A friend of mine from my Shoreditch days says that he is heading off to a weekend of eating drinking and libertarianism on the 15th March and would I care to go. It looks great but then comes the libertarian dilemma.
If you are a pure thinking individual I would urge you to check out the Freedom Festival here
There are some entertaining speakers: Mark Littlewood, Norman Tebbit, Toby Young, Dan Hannan and I am sure that it will be great fun. However:
a) I am not convinced that this is ideologically pure enough for a true libertarian. I see there is a debate “is immigration a boon or a burden?” If you score straight A’s on the Ron Paul crystal pure test you would not need that debate, the answer is obvious. There is another debate “is the conservative family falling apart?” Heck, when did we join that family to start with?

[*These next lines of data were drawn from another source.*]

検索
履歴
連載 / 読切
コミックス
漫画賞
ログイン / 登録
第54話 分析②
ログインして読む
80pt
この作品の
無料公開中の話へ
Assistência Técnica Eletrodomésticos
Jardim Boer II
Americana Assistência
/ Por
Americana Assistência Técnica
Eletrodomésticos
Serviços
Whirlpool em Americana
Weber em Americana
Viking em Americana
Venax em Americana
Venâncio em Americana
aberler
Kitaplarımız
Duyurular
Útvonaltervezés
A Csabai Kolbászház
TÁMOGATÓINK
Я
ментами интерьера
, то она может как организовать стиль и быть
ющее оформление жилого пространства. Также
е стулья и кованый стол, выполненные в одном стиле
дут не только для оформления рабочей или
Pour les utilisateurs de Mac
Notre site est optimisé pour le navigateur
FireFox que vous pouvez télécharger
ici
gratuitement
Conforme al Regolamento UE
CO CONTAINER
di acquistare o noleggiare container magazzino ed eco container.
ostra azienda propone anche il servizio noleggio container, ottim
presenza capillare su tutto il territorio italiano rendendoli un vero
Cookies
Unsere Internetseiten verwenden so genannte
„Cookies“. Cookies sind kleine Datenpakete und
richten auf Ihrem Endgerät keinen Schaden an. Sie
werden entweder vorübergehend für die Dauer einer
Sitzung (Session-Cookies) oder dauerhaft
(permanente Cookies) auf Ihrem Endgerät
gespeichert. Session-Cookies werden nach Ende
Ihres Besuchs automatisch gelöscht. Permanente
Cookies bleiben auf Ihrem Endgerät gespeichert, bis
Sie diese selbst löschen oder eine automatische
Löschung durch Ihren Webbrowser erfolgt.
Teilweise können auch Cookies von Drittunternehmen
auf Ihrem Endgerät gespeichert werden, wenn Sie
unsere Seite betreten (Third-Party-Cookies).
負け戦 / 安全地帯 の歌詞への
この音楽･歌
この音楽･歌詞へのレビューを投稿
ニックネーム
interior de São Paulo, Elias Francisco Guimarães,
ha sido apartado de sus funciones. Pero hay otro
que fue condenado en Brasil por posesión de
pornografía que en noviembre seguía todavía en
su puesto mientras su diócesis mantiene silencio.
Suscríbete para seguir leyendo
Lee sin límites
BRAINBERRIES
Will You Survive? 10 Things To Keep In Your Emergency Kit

b) Maybe I am a libertarian because I hate the idea of being organised. One of the joys of Shoreditch life right inside the triangle was that the residents were a pretty crazed bunch. On a day to day basis I had nothing in common with the Lebanese cookery writer for the FT, the fat American artist gay couple, the super geek IT guy from Morgan Stanley or the Australian architect with his French wife who’d been there since the sixties. I struggle to remember the other residents but occasionally we’d come together like a Wild West town called to form a posse, to fight a joint battle. We unite. We disband and then get on with our own lives with no-one passing comment or interfering with what we got up to. It was a very libertarian set-up.
The only neighbour I still chat to from those days (although I bumped into the cookery writer in the Street the other day) is my fellow libertarian, an uber-posh stockbroker. I am always happy to chat to him or to others of a similar persuasion in a chaotic and disorganised manner. But the idea of a weekend of organised and collective libertarianism somehow goes against the grain. Even if the event were not to be somewhat blurred by the presence of certain folks whose views are not exactly crystal pure Paulist (Lord Tebbit, Hannan and the other members of the conservative e political classes) the idea of an organised event is just not me.
For me, the chaos of the internet and of life in a corner of Clerkenwell is a far better forum for my style of libertarianism. And thus I think I must pass on a wet weekend in Bournemouth. Besides I note that West Ham are that weekend visiting the Cultural Quarter, viz Stoke on Trent. That looks a far more attractive option.